Die SetWindowsHookEx-Funktion kann verwendet werden, um eine DLL in einen anderen Prozess einzufügen, wenn die folgenden Bedingungen erfüllt sind:

  • Eine 32-Bit-DLL kann nur in einen 32-Bit-Prozess eingefügt werden, und eine 64-Bit-DLL kann nur in einen 64-Bit-Prozess eingefügt werden. Es ist nicht möglich, eine 32-Bit-DLL in einen 64-Bit-Prozess oder umgekehrt einzufügen.
  • Die 32-Bit- und 64-Bit-DLLs müssen verschiedene Namen aufweisen.
  • Die Architekturen der DLL und der Prozess müssen übereinstimmen. Beispielsweise können Sie keine 32-Bit-x86-DLL in einen 32-Bit-ARM-Prozess einfügen.

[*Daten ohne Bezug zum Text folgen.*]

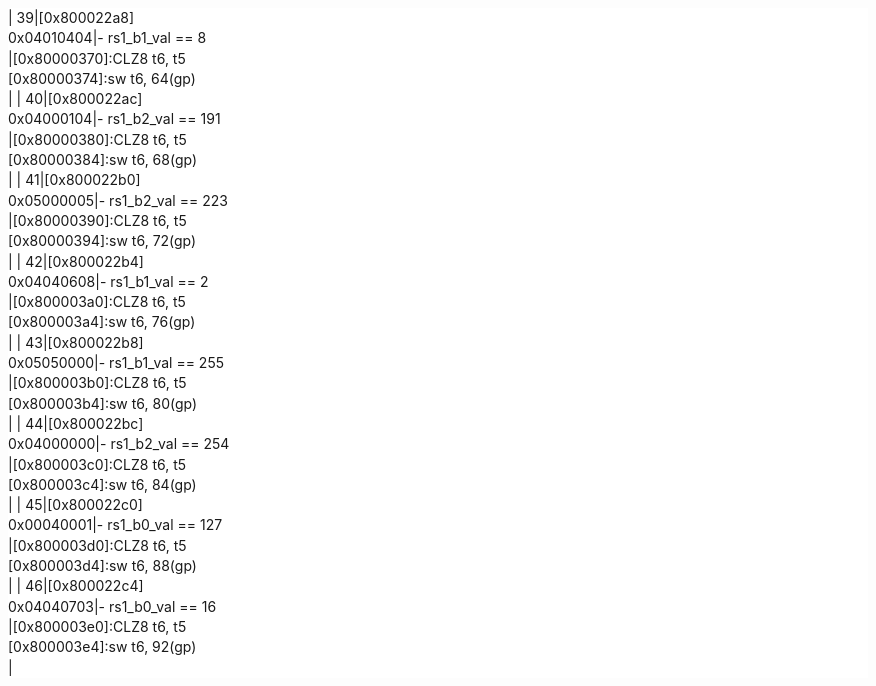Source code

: |  39|[0x800022a8]<br>0x04010404|- rs1_b1_val == 8<br>                                                                                                                        |[0x80000370]:CLZ8 t6, t5<br> [0x80000374]:sw t6, 64(gp)<br>     |
|  40|[0x800022ac]<br>0x04000104|- rs1_b2_val == 191<br>                                                                                                                      |[0x80000380]:CLZ8 t6, t5<br> [0x80000384]:sw t6, 68(gp)<br>     |
|  41|[0x800022b0]<br>0x05000005|- rs1_b2_val == 223<br>                                                                                                                      |[0x80000390]:CLZ8 t6, t5<br> [0x80000394]:sw t6, 72(gp)<br>     |
|  42|[0x800022b4]<br>0x04040608|- rs1_b1_val == 2<br>                                                                                                                        |[0x800003a0]:CLZ8 t6, t5<br> [0x800003a4]:sw t6, 76(gp)<br>     |
|  43|[0x800022b8]<br>0x05050000|- rs1_b1_val == 255<br>                                                                                                                      |[0x800003b0]:CLZ8 t6, t5<br> [0x800003b4]:sw t6, 80(gp)<br>     |
|  44|[0x800022bc]<br>0x04000000|- rs1_b2_val == 254<br>                                                                                                                      |[0x800003c0]:CLZ8 t6, t5<br> [0x800003c4]:sw t6, 84(gp)<br>     |
|  45|[0x800022c0]<br>0x00040001|- rs1_b0_val == 127<br>                                                                                                                      |[0x800003d0]:CLZ8 t6, t5<br> [0x800003d4]:sw t6, 88(gp)<br>     |
|  46|[0x800022c4]<br>0x04040703|- rs1_b0_val == 16<br>                                                                                                                       |[0x800003e0]:CLZ8 t6, t5<br> [0x800003e4]:sw t6, 92(gp)<br>     |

Weitere Informationen finden Sie unter SetWindowsHookEx.

Beachten Sie, dass die WH_MOUSE,WH_KEYBOARD, WH_JOURNAL*, WH_SHELL und Low-Level-Hooks auf dem Thread aufgerufen werden können, der den Hook installiert hat, anstatt den Thread zu verarbeiten. Für diese Hooks ist es möglich, dass sowohl die 32-Bit- als auch die 64-Bit-Hooks aufgerufen werden, wenn ein 32-Bit-Hook vor einem 64-Bit-Hook in der Hookkette steht. Weitere Informationen finden Sie unter Verwenden von Hooks.